**Exercise details**
Everything in the data must be repeated exactly, apart from the pictures, which are left out.

**Collected data**
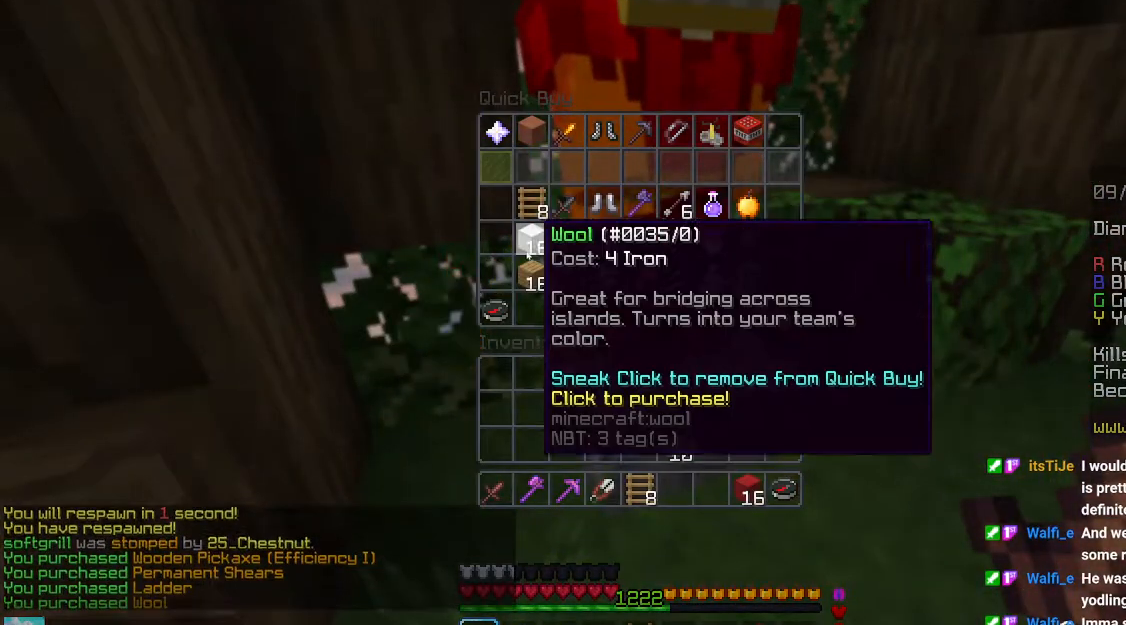
{"keys": ["up"], "mouse": [], "events": [[416, "up", "down"]]}
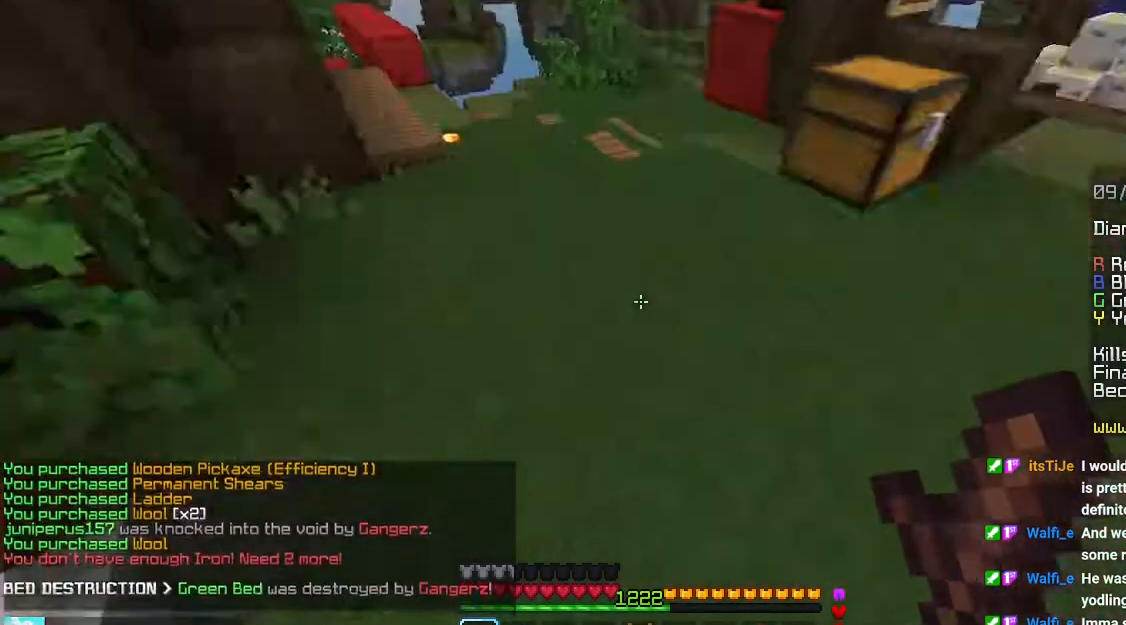
{"keys": ["space", "up"], "mouse": [], "events": [[450, "space", "down"]]}
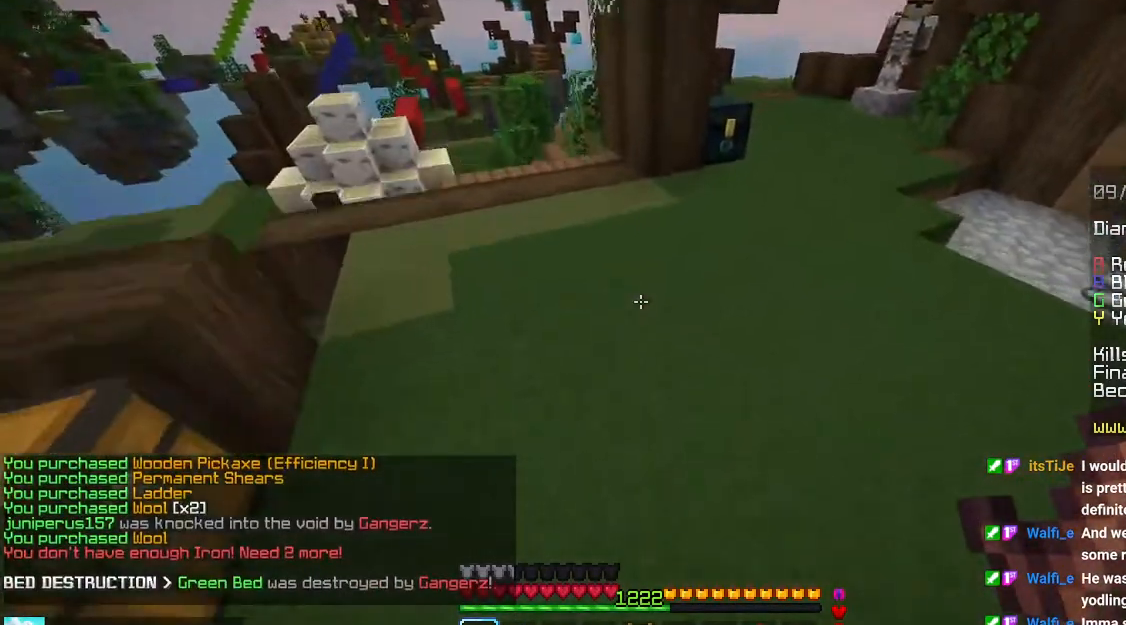
{"keys": ["left", "up"], "mouse": ["right"], "events": [[266, "space", "up"], [433, "left", "down"], [483, "mouse_right", "down"]]}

**Output below**
{"keys": ["up"], "mouse": [], "events": [[416, "up", "down"]]}
{"keys": ["space", "up"], "mouse": [], "events": [[450, "space", "down"]]}
{"keys": ["left", "up"], "mouse": ["right"], "events": [[266, "space", "up"], [433, "left", "down"], [483, "mouse_right", "down"]]}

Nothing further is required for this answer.